Les vaisseaux anglais, voyant venir sur eux une corvette peu imposante se flattèrent qu'ils pourraient s'en rendre maître, de sorte qu'ils brouillèrent leur voiles pour l'attendre. Les flibustiers s'approchèrent du plus gros vaisseau qui faisait grand feu de son canon, et très peu de sa mousqueterie, comme c'est la coutume des anglais. On le battit pendant trois-quart d'heure dans sa hanche et dans son arcasse à coup de canon et de fusil, après quoi le commandant Pinel se jeta dessus avec soixante-dix hommes.

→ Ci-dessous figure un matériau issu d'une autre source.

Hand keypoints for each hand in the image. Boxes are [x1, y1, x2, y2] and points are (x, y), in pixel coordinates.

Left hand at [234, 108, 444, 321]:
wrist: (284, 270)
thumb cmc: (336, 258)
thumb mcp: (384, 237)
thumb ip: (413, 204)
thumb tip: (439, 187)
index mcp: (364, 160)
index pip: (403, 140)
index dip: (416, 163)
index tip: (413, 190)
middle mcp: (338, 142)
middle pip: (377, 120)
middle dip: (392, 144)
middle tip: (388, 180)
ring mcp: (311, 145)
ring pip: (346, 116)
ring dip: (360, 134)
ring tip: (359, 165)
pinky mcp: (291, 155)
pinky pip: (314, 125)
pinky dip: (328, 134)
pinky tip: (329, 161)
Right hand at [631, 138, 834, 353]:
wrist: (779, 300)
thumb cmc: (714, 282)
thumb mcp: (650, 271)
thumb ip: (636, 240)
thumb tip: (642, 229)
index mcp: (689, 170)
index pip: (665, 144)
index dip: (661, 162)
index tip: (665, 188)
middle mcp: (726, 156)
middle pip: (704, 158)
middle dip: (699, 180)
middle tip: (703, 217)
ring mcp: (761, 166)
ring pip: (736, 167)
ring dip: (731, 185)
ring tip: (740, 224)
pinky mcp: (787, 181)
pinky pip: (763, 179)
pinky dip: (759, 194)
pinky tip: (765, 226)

Ceux qui entrèrent par l'avant trouvèrent par hasard une petite écoutille que les anglais n'avaient songés à fermer en se retirant sous le gaillard, ils y jettèrent un flacon de verre empli de poudre, entouré de quatre ou cinq bout de mèches allumée qui mirent le feu à la poudre dans le moment que le flacon se brisa en tombant. Ce qui brula de si horrible façon sept ou huit anglais qu'ils demandèrent quartier; ainsi on s'empara de ce gaillard qui aurait donné beaucoup de peine et qui mettait les flibustiers entre deux feux.

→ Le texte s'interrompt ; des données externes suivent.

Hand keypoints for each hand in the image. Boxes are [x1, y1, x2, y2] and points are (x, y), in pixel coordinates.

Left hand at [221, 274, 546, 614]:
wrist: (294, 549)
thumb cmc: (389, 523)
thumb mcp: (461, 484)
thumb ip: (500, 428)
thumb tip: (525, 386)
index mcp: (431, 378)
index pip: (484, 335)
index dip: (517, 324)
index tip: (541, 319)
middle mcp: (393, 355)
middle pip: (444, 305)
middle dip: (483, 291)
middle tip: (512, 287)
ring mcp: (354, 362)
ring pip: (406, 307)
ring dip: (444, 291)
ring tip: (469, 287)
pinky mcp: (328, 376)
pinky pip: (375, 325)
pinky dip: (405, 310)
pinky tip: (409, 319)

Dans le même temps ceux qui étaient sur le pont ayant trouvé un canon qui était chargé, le pointèrent contre le gaillard d'arrière ou il fit beaucoup de fracas, pendant que ceux qui étaient montés sur la gaillard éventaient les coffres à feu en les perçant à coup de pistolet, après quoi ils ne font plus d'effet; d'autres arrachaient les grenades lardées, et d'autres rompaient à coup de haches le dessus du gaillard pour y faire une ouverture, pendant que ceux qui étaient demeurés sur le pont et qui s'étaient gabionnés derrière la chaloupe que les Anglais avaient eu l'imprudence de laisser sur le pont, faisaient feu sur les meurtrières et sur les sabords du retranchement avec tant de succès que la vivacité des Anglais fut bientôt ralentie, parce qu'ils eurent nombre de morts et de blessés.


Mais ce qui acheva le combat furent quelques flacons de poudre et de grenades qu'on jeta par le trou qu'on avait fait sur le dessus du gaillard. Ils en furent tellement incommodés qu'ils demandèrent quartier et se rendirent: ils avaient eus quinze hommes tués et environ vingt blessés; les flibustiers eurent quatre hommes tués sur le vaisseau et cinq blessés; il y en avait eu six autres avant d'aborder.


Pendant qu'on se battait ainsi, le second vaisseau faisait feu de son canon et de sa mousqueterie sur la corvette des flibustiers qui répondait sans s'éloigner du vaisseau abordé. Mais dès qu'il vit la victoire emportée par les flibustiers, il se rendit à son tour.»